1. Mainster MA, Turner PL. Phototoxicité ultraviolette-B et photomélanomagenèse hypothétique: photoprotection intraoculaire et cristalline. Am J Ophthalmol. 2010;149:543-549.
2. Chen KC, Jung JJ, Aizman A. Résultats de tomographie par cohérence optique dans le domaine spectral haute définition chez trois patients atteints de rétinopathie solaire et revue de la littérature. Ouvrir Ophthalmol J. 2012; 6:29. https://www-ncbi-nlm-nih-gov.offcampus.lib.washington.edu/pmc/articles/PMC3394112/. Consulté le 28 septembre 2017.
3. Begaj T, Schaal S. Lumière du soleil et rayonnement ultraviolet – implications rétiniennes pertinentes et gestion actuelle. Surv Ophthalmol. 18 septembre 2017. Epub avant l’impression.
4. Jain A, Desai RU, Charalel RA, Quiram P, Yannuzzi L, Sarraf D. Rétinopathie solaire: Comparaison de la tomographie par cohérence optique (OCT) et de l’angiographie à la fluorescéine (FA). Rétine. 2009;29:1340-1345.
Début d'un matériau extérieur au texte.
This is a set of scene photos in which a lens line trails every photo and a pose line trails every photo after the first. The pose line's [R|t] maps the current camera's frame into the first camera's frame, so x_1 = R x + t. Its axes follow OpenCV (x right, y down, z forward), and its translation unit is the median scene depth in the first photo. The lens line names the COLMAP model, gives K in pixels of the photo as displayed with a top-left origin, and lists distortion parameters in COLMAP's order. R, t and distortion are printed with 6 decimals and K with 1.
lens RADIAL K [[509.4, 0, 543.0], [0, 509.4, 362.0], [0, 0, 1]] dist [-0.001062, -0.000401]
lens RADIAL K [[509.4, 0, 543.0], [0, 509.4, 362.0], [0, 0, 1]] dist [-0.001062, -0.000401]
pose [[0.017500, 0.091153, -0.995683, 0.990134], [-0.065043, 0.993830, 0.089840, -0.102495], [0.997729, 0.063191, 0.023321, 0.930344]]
5. Bruè C, Mariotti C, Franco ED, Fisher Y, Guidotti JM, Giovannini A. La rétinopathie solaire: Une analyse multimodale. Cas Rep Ophtalmol Med. 2013; 2013: 906920 Epub 2013 12 février.
6. Dhir SP, Gupta A, Jain EST. Rétinopathie Eclipse. Br J Ophthalmol. 1981;65:42-45.
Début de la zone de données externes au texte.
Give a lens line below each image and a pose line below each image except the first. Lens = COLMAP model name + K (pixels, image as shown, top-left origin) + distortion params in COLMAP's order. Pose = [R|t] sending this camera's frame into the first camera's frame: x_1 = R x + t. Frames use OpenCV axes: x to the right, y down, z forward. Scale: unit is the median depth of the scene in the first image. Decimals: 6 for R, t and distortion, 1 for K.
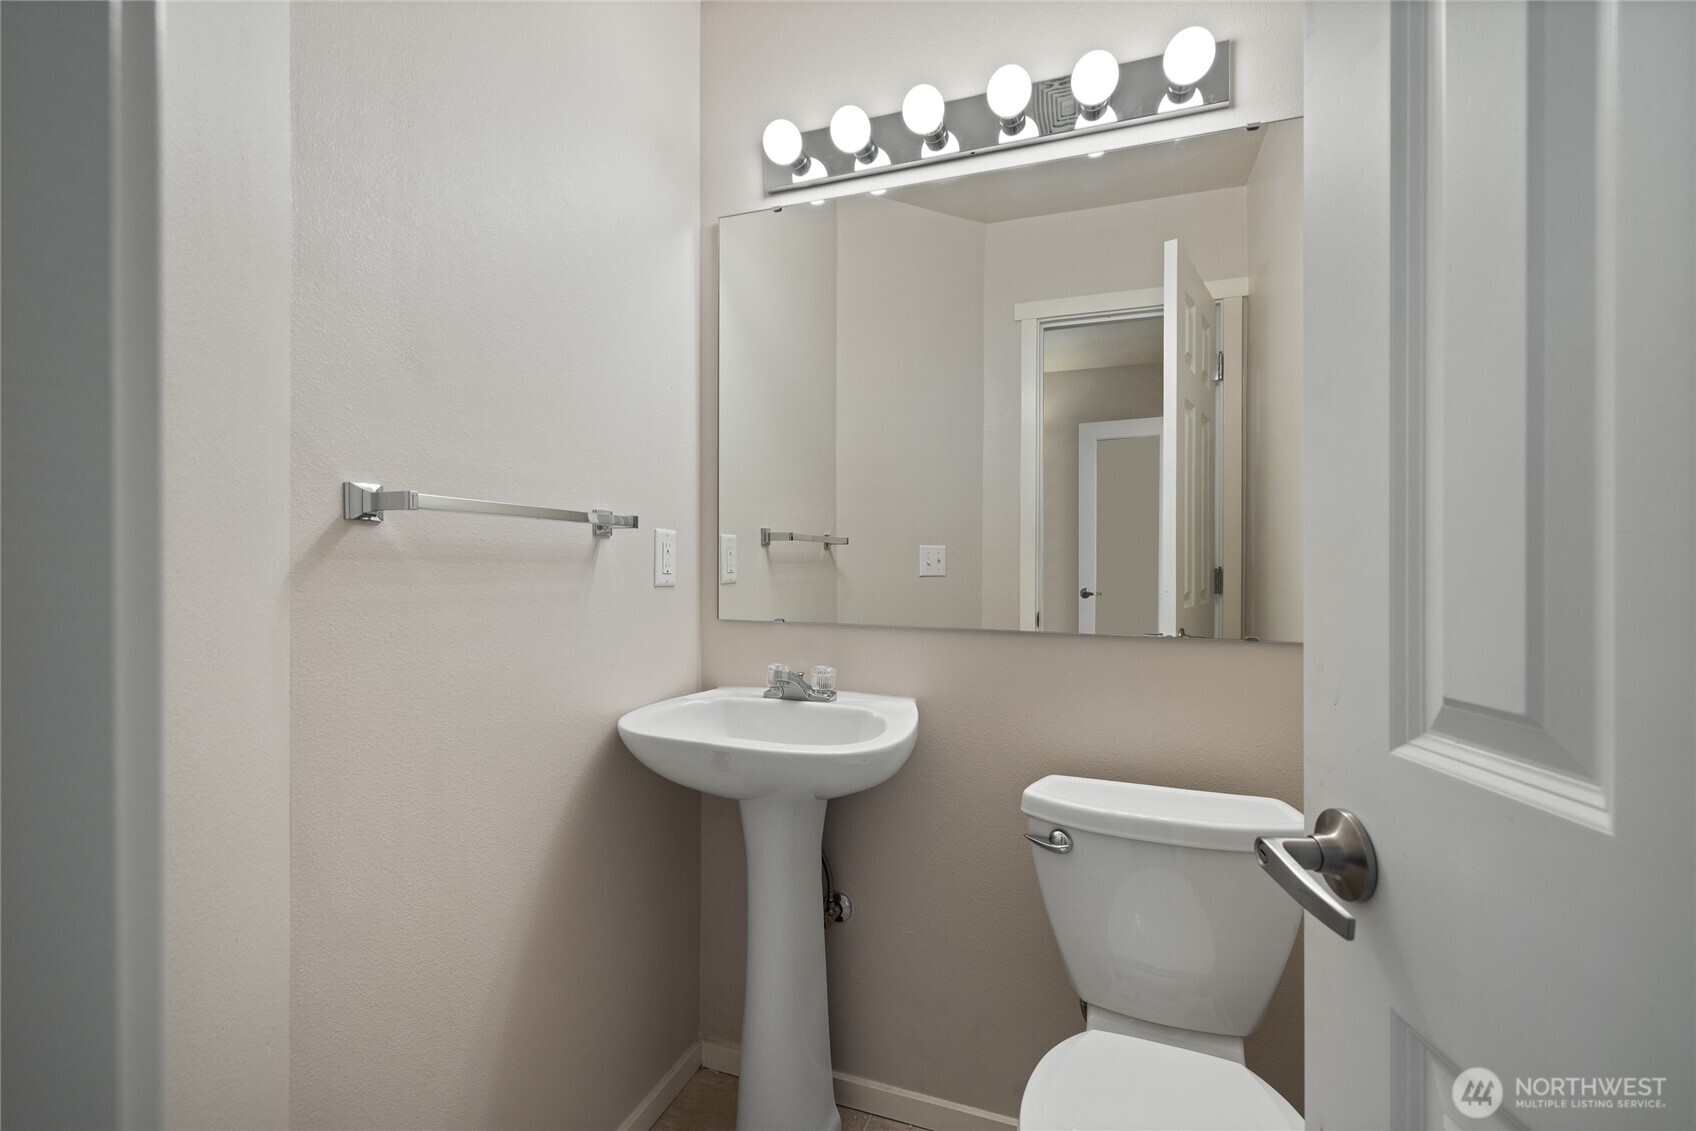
lens RADIAL K [[723.4, 0, 844.6], [0, 723.4, 569.9], [0, 0, 1]] dist [0.009557, -0.000564]
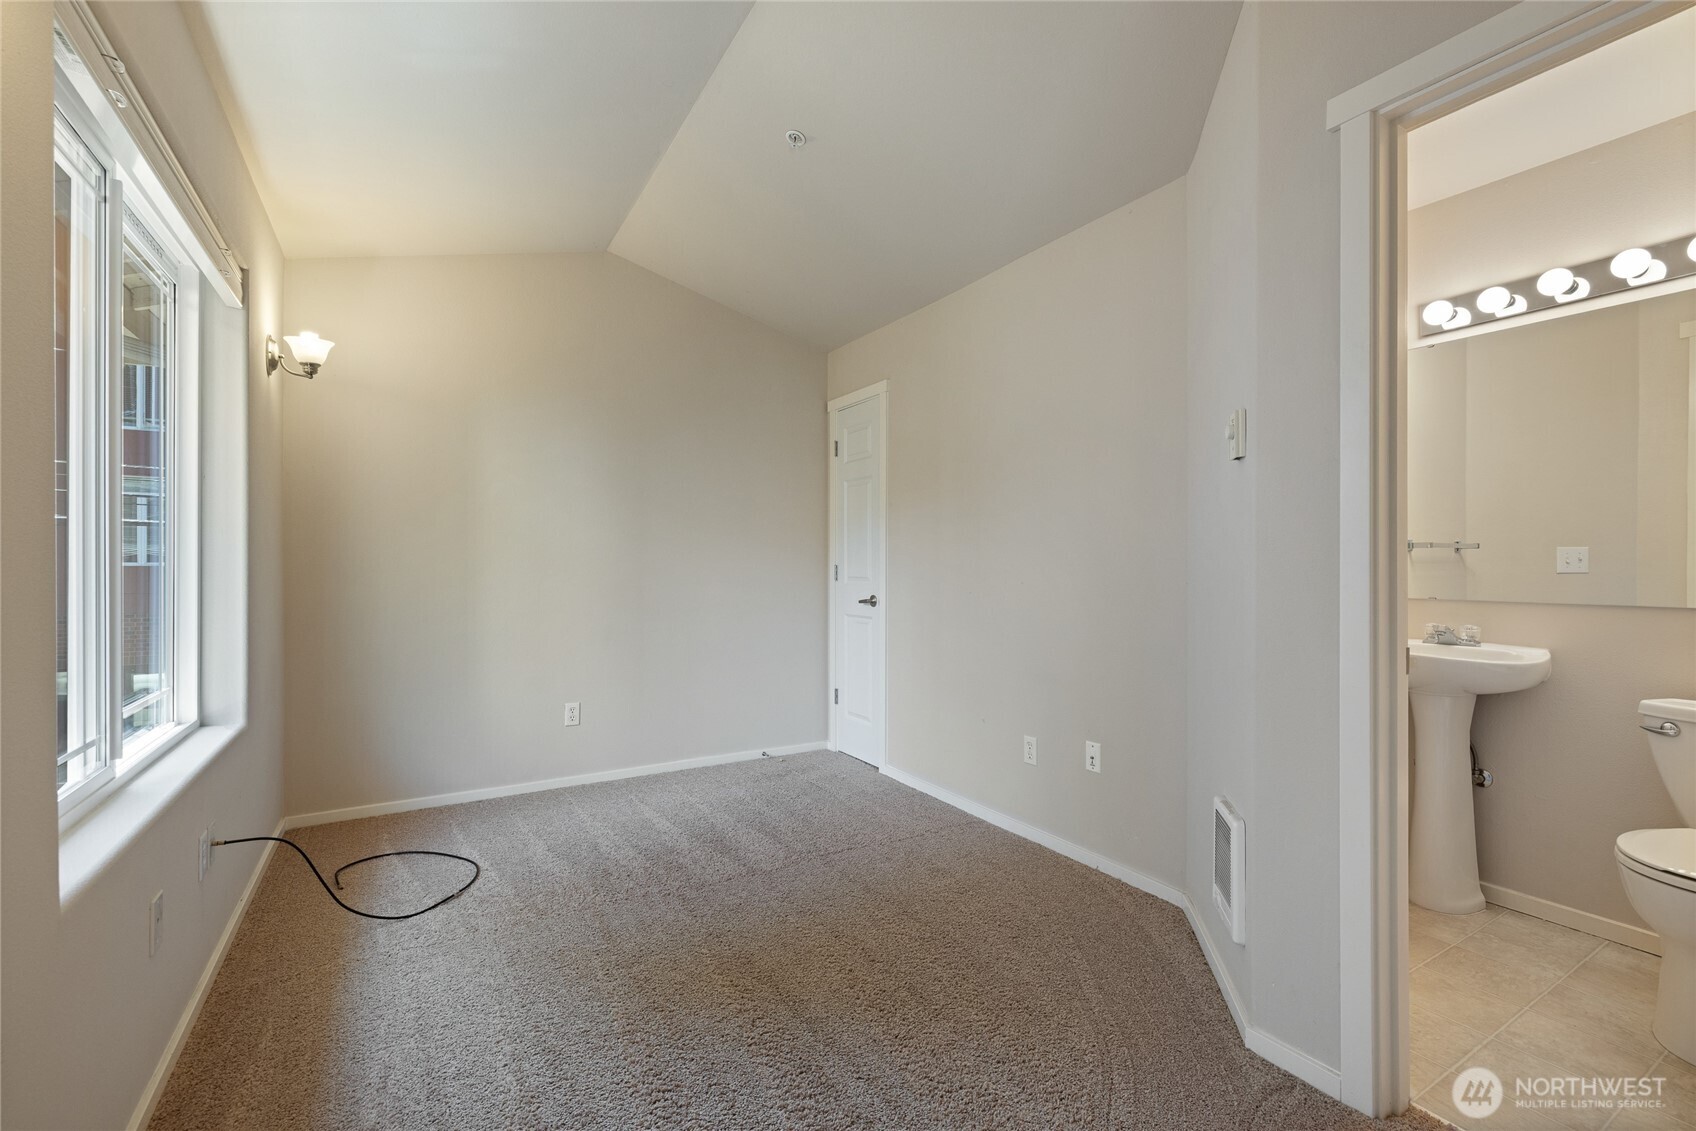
lens RADIAL K [[723.4, 0, 851.3], [0, 723.4, 569.8], [0, 0, 1]] dist [0.009557, -0.000564]
pose [[0.779495, -0.004081, -0.626395, -0.086303], [0.001452, 0.999988, -0.004707, 0.011581], [0.626407, 0.002759, 0.779492, -1.140966]]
7. Klemencic S, McMahon J, Upadhyay S, Messner L. Tomographie par cohérence optique du domaine spectral comme prédicteur de la fonction visuelle dans la maculopathie solaire chronique. Optom Vis Sci. 2011;88:1014-1019.
8. Rai N, Thuladar L, Brandt F, Arden GB, Berninger TA. Rétinopathie solaire. Une étude du Népal et d’Allemagne. Doc Ophtalmol. 1998;95:99-108.
9. Awan AA, Khan T, Mohammad S, Arif AS. Rétinopathie d’éclipse : Suivi de 36 cas après l’éclipse solaire d’avril 1995 au Pakistan. J Ayub Med Coll Abbottabad. 2002;14:8-10.
10. MacFaul PA. Pronostic visuel après rétinopathie solaire. Br J Ophthalmol. 1969;53:534-541.
11. Lutéine + zéaxanthine et acides gras oméga-3 pour la dégénérescence maculaire liée à l’âge: Essai clinique randomisé de l’Étude 2 sur les maladies oculaires liées à l’âge (AREDS2). JAMA. 2013;309:2005-2015.